ABOUT THIS EXERCISE: Go to the line below that has "information", print it and each line after it exactly, and stop after the line that has "01708 863247"; leave out pictures.

SUPPLIED ENTRIES:

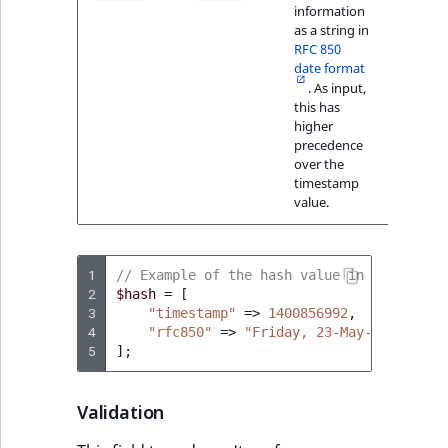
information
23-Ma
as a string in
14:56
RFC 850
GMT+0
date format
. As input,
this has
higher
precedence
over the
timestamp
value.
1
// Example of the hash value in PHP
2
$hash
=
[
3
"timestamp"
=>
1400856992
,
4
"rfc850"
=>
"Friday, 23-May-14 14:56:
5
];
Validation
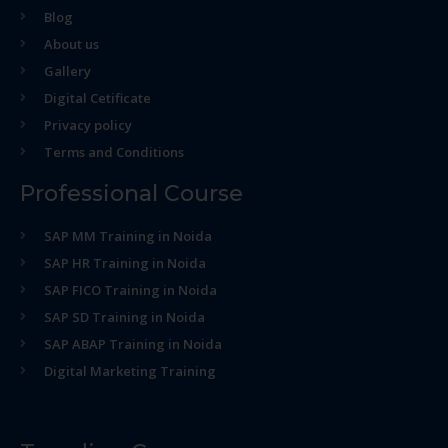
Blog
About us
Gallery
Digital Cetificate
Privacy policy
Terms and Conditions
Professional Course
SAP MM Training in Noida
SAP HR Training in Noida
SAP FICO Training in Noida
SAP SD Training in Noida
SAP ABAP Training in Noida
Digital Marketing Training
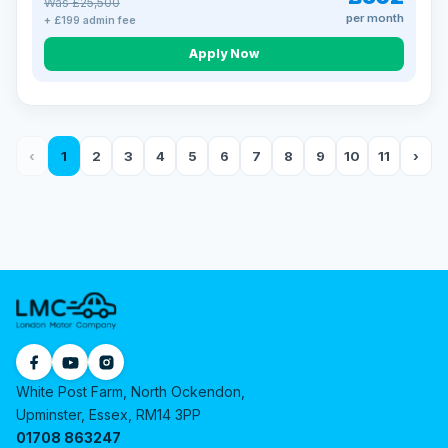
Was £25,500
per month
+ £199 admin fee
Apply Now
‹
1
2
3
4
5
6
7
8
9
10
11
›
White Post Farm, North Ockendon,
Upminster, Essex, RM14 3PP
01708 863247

...

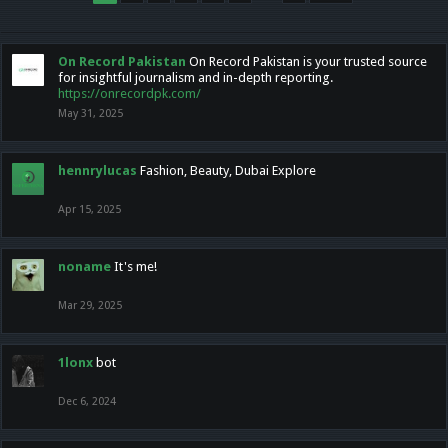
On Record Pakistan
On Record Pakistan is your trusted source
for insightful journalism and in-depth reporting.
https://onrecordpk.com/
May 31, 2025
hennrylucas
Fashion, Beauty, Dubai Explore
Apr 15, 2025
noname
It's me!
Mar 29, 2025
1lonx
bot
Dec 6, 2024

==

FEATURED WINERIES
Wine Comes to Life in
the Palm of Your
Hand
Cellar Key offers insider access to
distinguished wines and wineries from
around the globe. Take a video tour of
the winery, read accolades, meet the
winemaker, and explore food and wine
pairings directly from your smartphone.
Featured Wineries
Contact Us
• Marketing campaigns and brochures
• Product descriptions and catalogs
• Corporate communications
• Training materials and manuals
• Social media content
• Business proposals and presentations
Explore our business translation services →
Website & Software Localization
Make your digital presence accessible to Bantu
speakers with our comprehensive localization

SOLUTION TO THE EXERCISE:
information
23-Ma
as a string in
14:56
RFC 850
GMT+0
date format
. As input,
this has
higher
precedence
over the
timestamp
value.
1
// Example of the hash value in PHP
2
$hash
=
[
3
"timestamp"
=>
1400856992
,
4
"rfc850"
=>
"Friday, 23-May-14 14:56:
5
];
Validation
Blog
About us
Gallery
Digital Cetificate
Privacy policy
Terms and Conditions
Professional Course
SAP MM Training in Noida
SAP HR Training in Noida
SAP FICO Training in Noida
SAP SD Training in Noida
SAP ABAP Training in Noida
Digital Marketing Training
Was £25,500
per month
+ £199 admin fee
Apply Now
‹
1
2
3
4
5
6
7
8
9
10
11
›
White Post Farm, North Ockendon,
Upminster, Essex, RM14 3PP
01708 863247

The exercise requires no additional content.